[Task list]
**A.** In the letter on infected bone defect treatment, which antibiotic is loaded into the PEG/ODEX hydrogels that Sun et al describe?
**B.** Return the stretch of the letter from "Advancing Infected Bone" through "in the field.", copied word for word.

[Reading passage]

------------------------------------------------

Advancing Infected Bone Defect Treatment: Integrating Natural Products into Hydrogel Drug Delivery Systems [Letter]

Dear editor

We found Sun et al’s article¹ on vancomycin-loaded PEG/ODEX hydrogels for the treatment of infected bone defects highly intriguing. The authors describe a novel drug delivery system using PEG/ODEX hydrogels loaded with vancomycin to treat infected bone defects. While we commend the authors for their innovative approach, we would like to offer some comments and suggest potential avenues for future research, drawing upon our own ongoing work in the field.

Firstly, the study highlights the importance of developing effective local antibiotic delivery systems to address the challenges posed by infected bone defects. The use of hydrogels as a drug delivery vehicle is particularly appealing due to their ability to mimic the extracellular matrix, providing a conducive environment for cell growth and differentiation. The PEG/ODEX hydrogels utilized in this study exhibit good gelling properties, biodegradability, and a sustained release profile of vancomycin, which is crucial for maintaining therapeutic antibiotic concentrations at the infection site.

However, we believe that there is still room for improvement in the design of such drug delivery systems. For instance, while vancomycin is widely used as an antibiotic for bone infections, it is not devoid of limitations. A recent case report,² which reviewed pertinent cases in the literature, highlights the crucial importance of recognizing this rare adverse reaction. However, natural products hold significant promise in the realm of therapeutic agents, particularly those possessing osteogenic properties. Among these, artemisinin stands out as a notable example, showcasing impressive results in preclinical studies. Specifically, artesunate exhibits anti-inflammatory and osteogenic effects, positioning it as a potential candidate for bone tissue engineering applications.^3,4 Recent review⁵ suggest that artemisinin may downregulate RANKL expression in osteoblasts, thus promoting osteogenesis and reducing bone resorption. This mechanism offers an additional therapeutic advantage over traditional antibiotic-based systems by targeting both the infection and the bone healing process. In light of these considerations, we suggest that future research could explore the integration of artemisinin or other bioactive molecules with hydrogel-based drug delivery systems to enhance their therapeutic efficacy. By combining antibiotics with agents that promote bone regeneration and modulate bone turnover, it may be possible to develop more comprehensive treatment strategies for infected bone defects.⁶

Finally, while the rat model used in this study provides valuable insights, the translation of these findings to human patients will require further validation in larger animal models and eventually clinical trials. Additionally, the long-term effects of the hydrogel-based delivery system on bone quality and function should be thoroughly evaluated to ensure the safety and efficacy of this approach.

In conclusion, we commend the authors for their innovative work in the field of bone tissue engineering and antibacterial drug delivery. We believe that by continuing to explore alternative therapeutic agents and combining them with advanced biomaterial systems, it may be achieve even greater improvements in the treatment of infected bone defects.

------------------------------------------------

[Dataset extract]
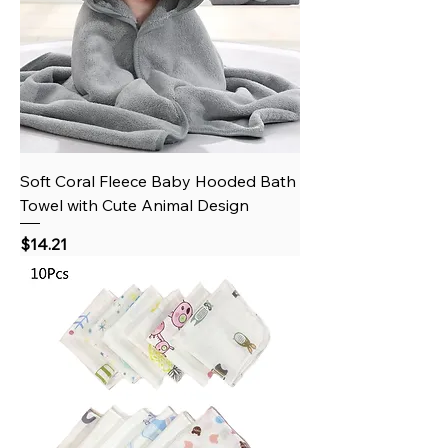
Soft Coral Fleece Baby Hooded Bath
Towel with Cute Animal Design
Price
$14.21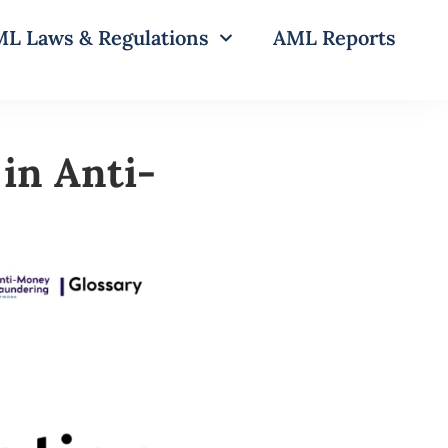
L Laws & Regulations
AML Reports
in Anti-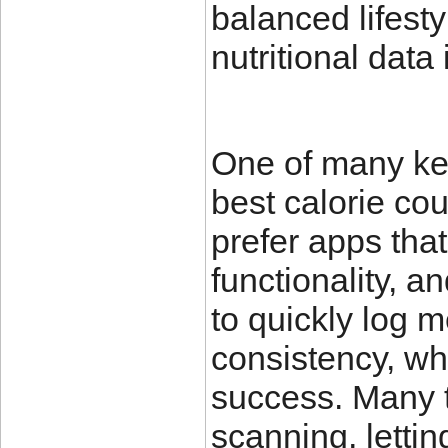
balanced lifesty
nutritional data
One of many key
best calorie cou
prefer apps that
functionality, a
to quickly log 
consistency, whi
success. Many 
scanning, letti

------------------------------------------------

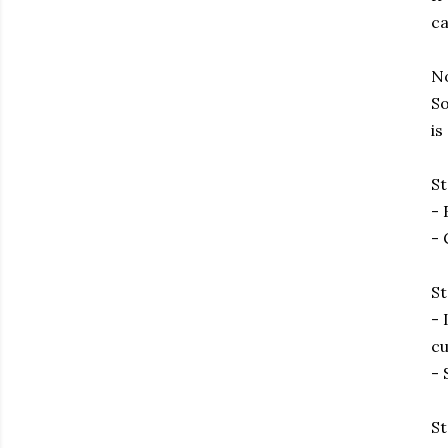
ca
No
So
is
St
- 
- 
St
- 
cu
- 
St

------------------------------------------------

[Answer section]
**A.** Vancomycin

**B.**
Advancing Infected Bone Defect Treatment: Integrating Natural Products into Hydrogel Drug Delivery Systems [Letter]

Dear editor

We found Sun et al’s article¹ on vancomycin-loaded PEG/ODEX hydrogels for the treatment of infected bone defects highly intriguing. The authors describe a novel drug delivery system using PEG/ODEX hydrogels loaded with vancomycin to treat infected bone defects. While we commend the authors for their innovative approach, we would like to offer some comments and suggest potential avenues for future research, drawing upon our own ongoing work in the field.